NextEra, a US energy giant, announced on Monday that it will buy Dominion Energy in a $67bn deal, creating what the companies say will be the world’s largest regulated utility business.
The deal comes as the appetite for energy sources has swelled with the construction of massive datacenters across the country, built largely to supply rising demand for AI.
If approved by state and federal regulators, the deal would be one of the largest mergers in Donald Trump’s second term. NextEra joins other companies across different industries, from entertainment to tech and railroads, who have instigated enormous mergers and acquisitions under a presidential administration that appears open to megadeals.
The combined company would serve around 10m utility customer accounts across a handful of southern states, including North Carolina, South Carolina, Florida and Virginia.
The boards of directors at both companies unanimously approved the deal, which would be an all-stock transaction in which NextEra Energy shareholders would own about three-quarters of the combined company, while Dominion Energy shareholders own the rest. NextEra’s stock dropped more than 5% after the announcement, while Dominion Energy’s stock rose just under 10%.
In a statement on Monday, the companies tied the merger directly to improving affordability and said that the combined company proposed $2.25bn in bill credits spread over two years once the deal closes.

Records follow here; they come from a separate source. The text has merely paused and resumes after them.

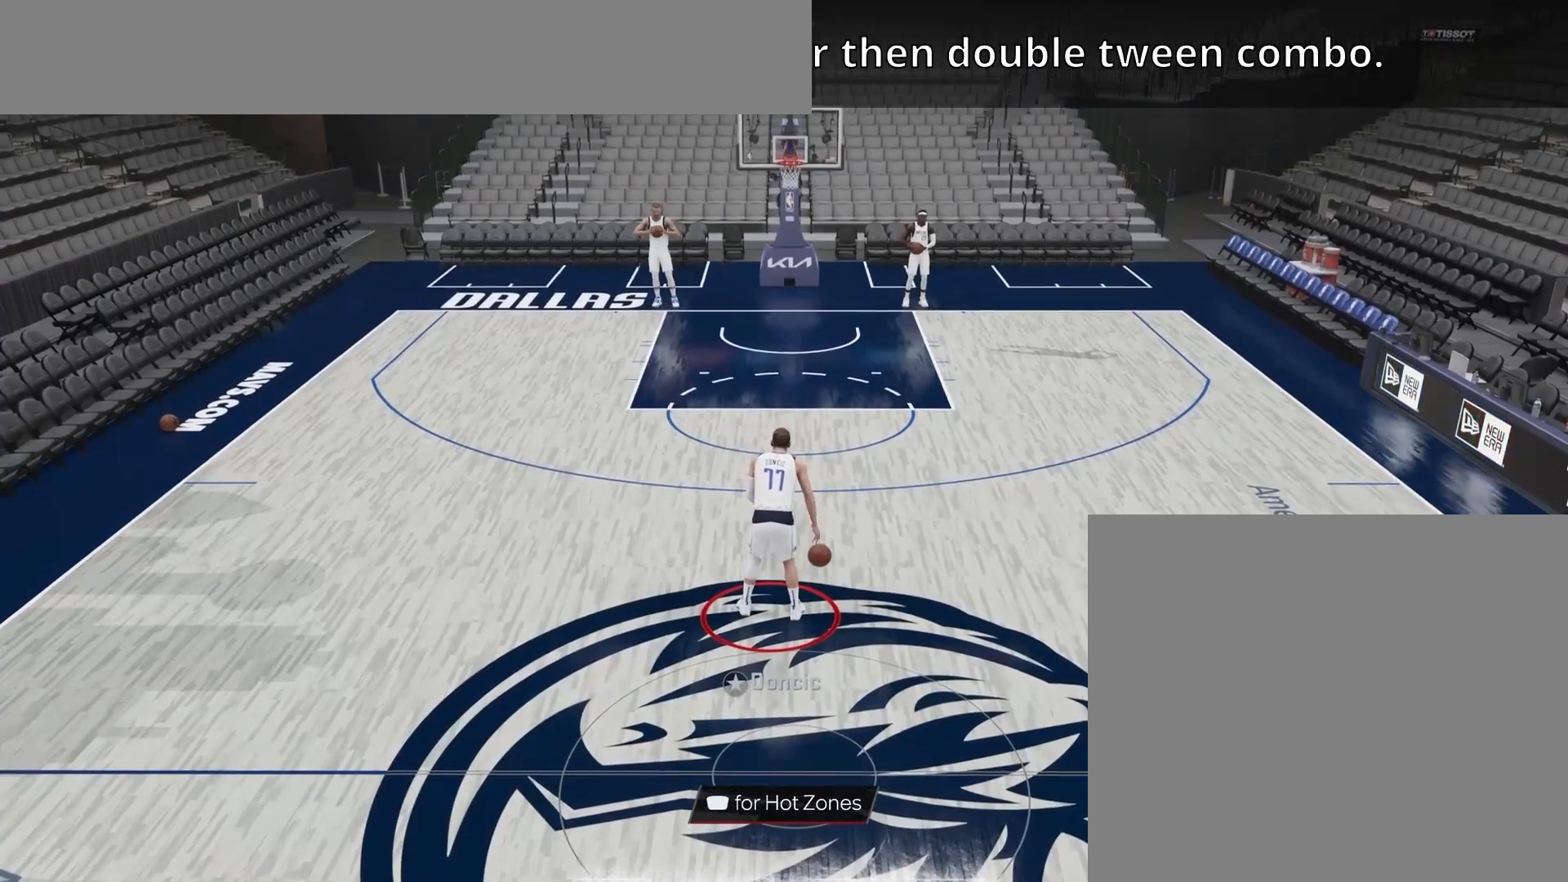
{"buttons": [], "right_stick": "right", "events": [[133, "right_stick", "center"], [200, "right_stick", "left"], [400, "right_stick", "center"], [483, "right_stick", "right"]]}
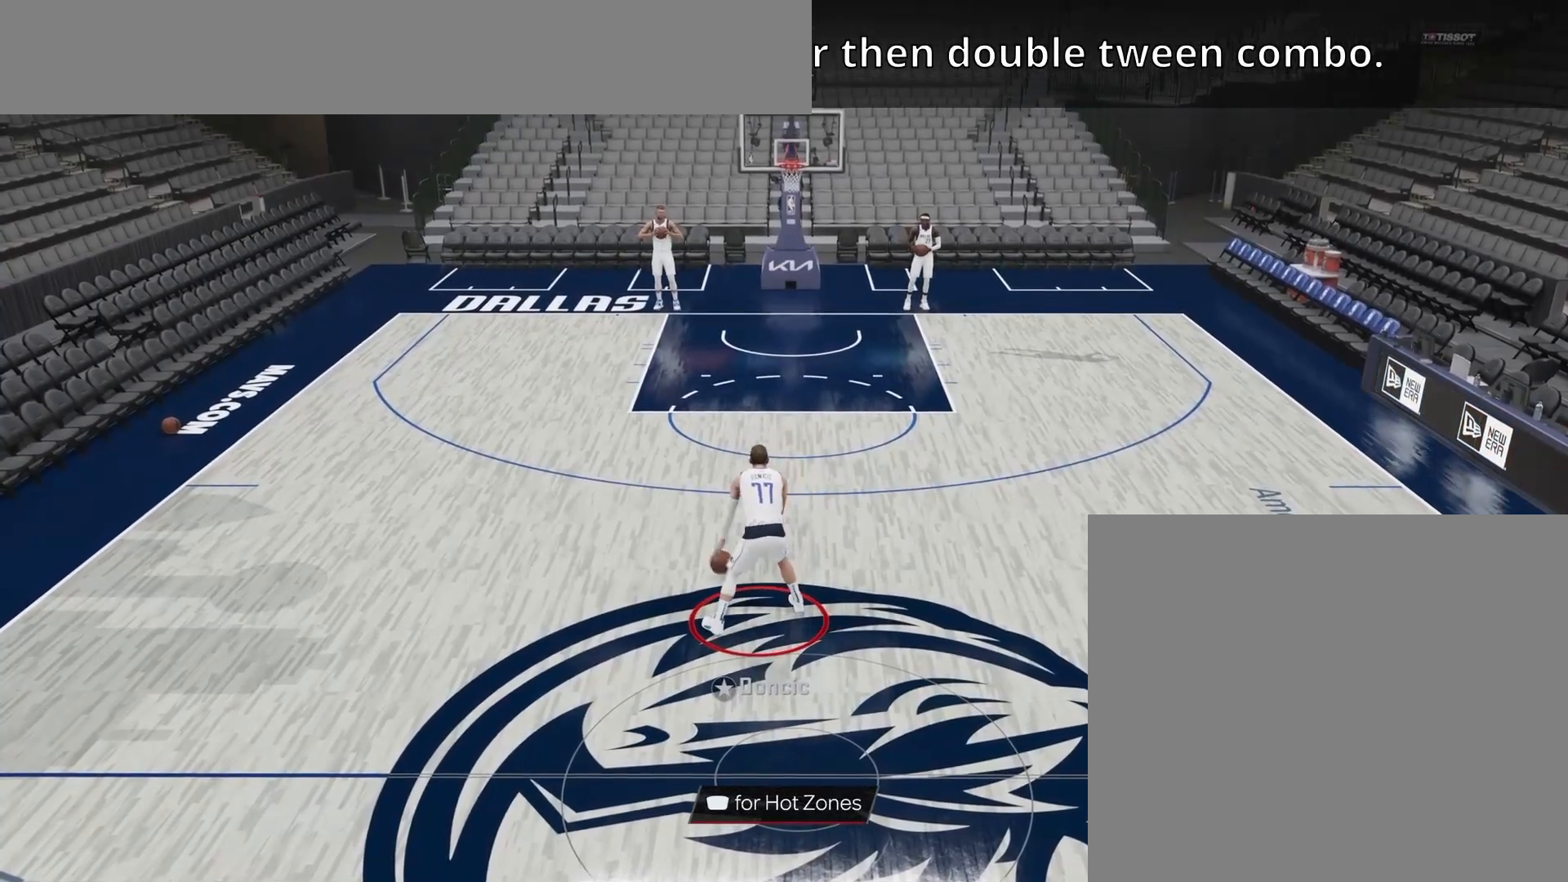
{"buttons": [], "right_stick": "center", "events": [[167, "right_stick", "center"]]}
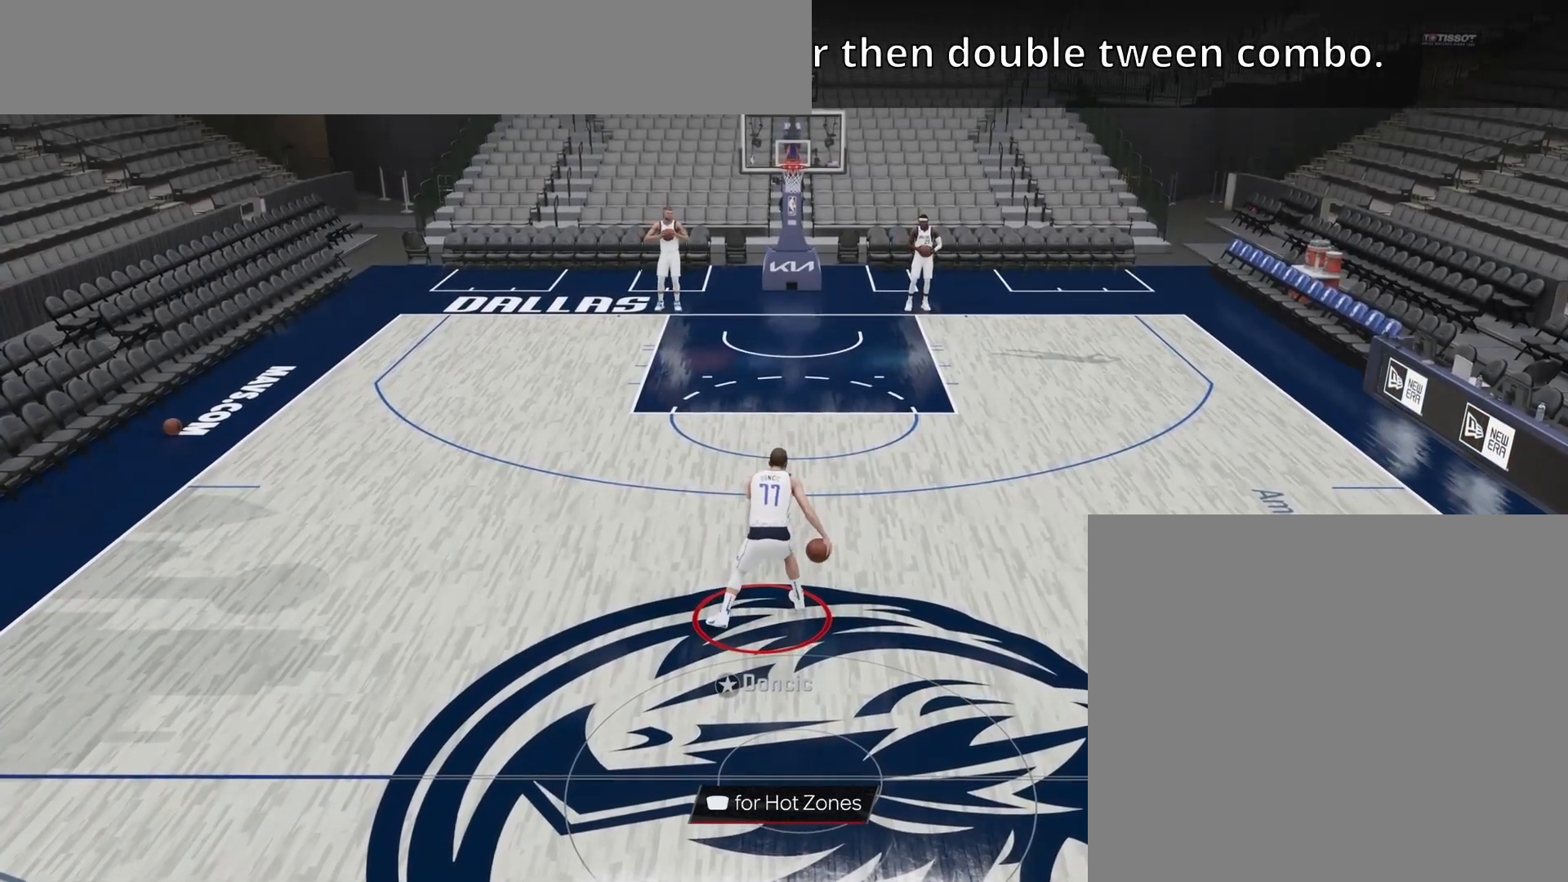
{"buttons": [], "right_stick": "up-left", "events": [[417, "right_stick", "up-left"]]}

“Electricity demand is rising faster than it has in decades. Projects are getting larger and more complex. Customers need affordable and reliable power now, not years from now,” John Ketchum, the president and CEO of NextEra Energy, said in a statement.
Climbing energy prices are a main driver of inflation and a sore spot for Americans who are already struggling to keep up with everyday costs. Many are seeing soaring utility bills even as the CEOs of utility companies are seeing huge pay raises: Ketchum was the third-highest-paid CEO in the US in 2025, with a $24m compensation package.

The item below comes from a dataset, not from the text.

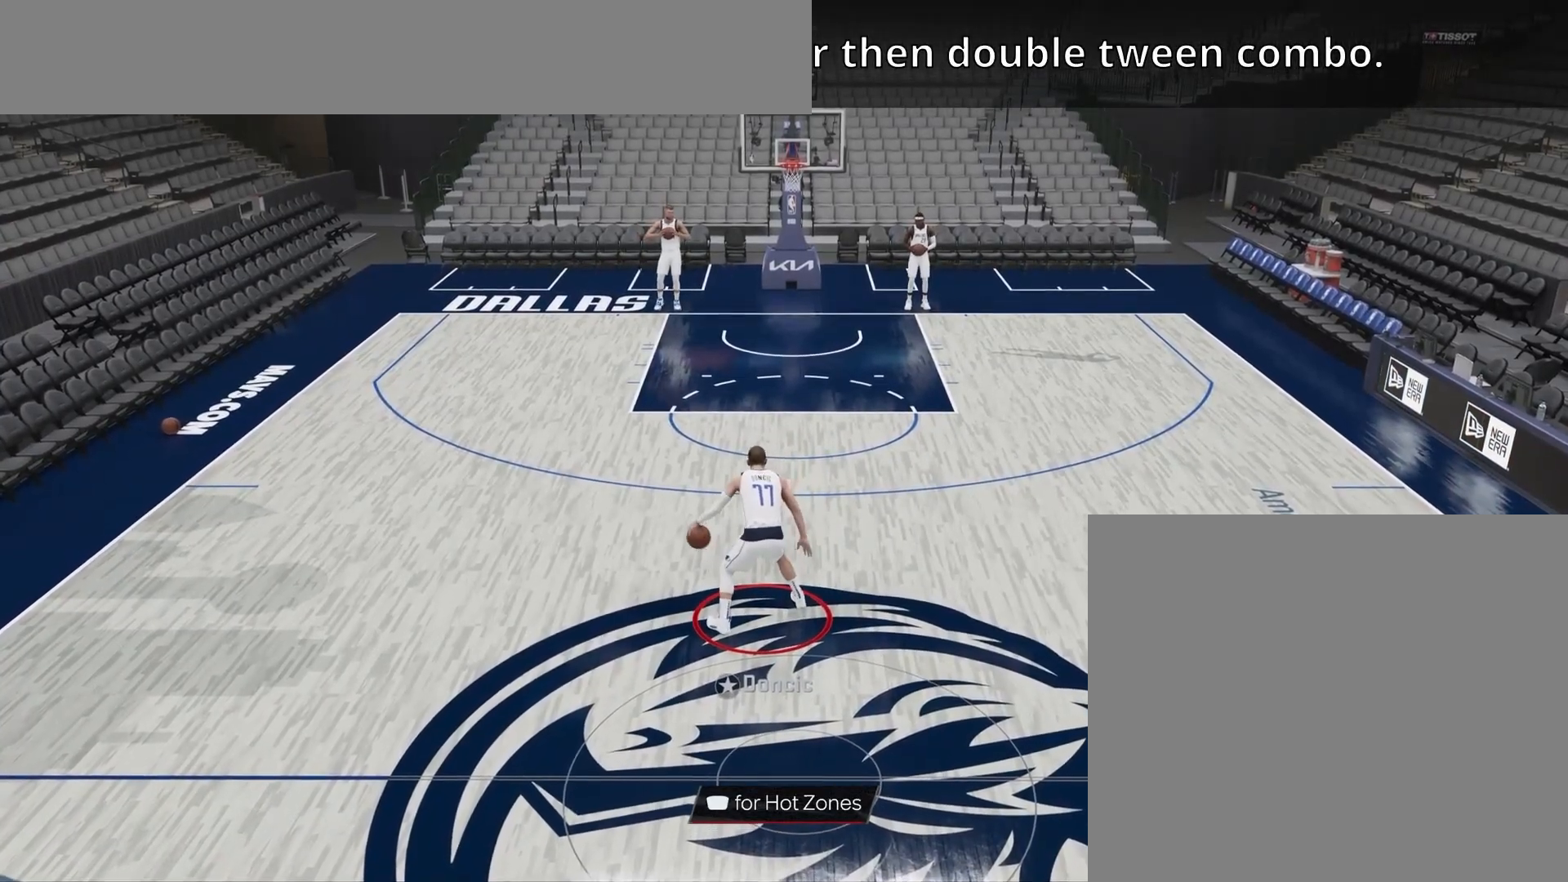
{"buttons": [], "right_stick": "center", "events": [[67, "right_stick", "center"], [333, "right_stick", "right"], [467, "right_stick", "center"]]}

Others, concerned about even higher utility bills and polluted groundwaters, are fighting the construction of datacenters in their towns, which are backed by billionaires such as Trump, Open AI CEO Sam Altman and other energy giants.
Meanwhile, as a growing number of communities have been pushing for public power in the US by municipalizing their grids, the utility industry has been quietly dispatching a network of front groups to thwart those efforts, the Guardian reported earlier this month. Some groups that appear to be grassroots efforts opposing public power campaigns were found to be funded by powerful utility companies, who stand to lose billions if communities municipalize.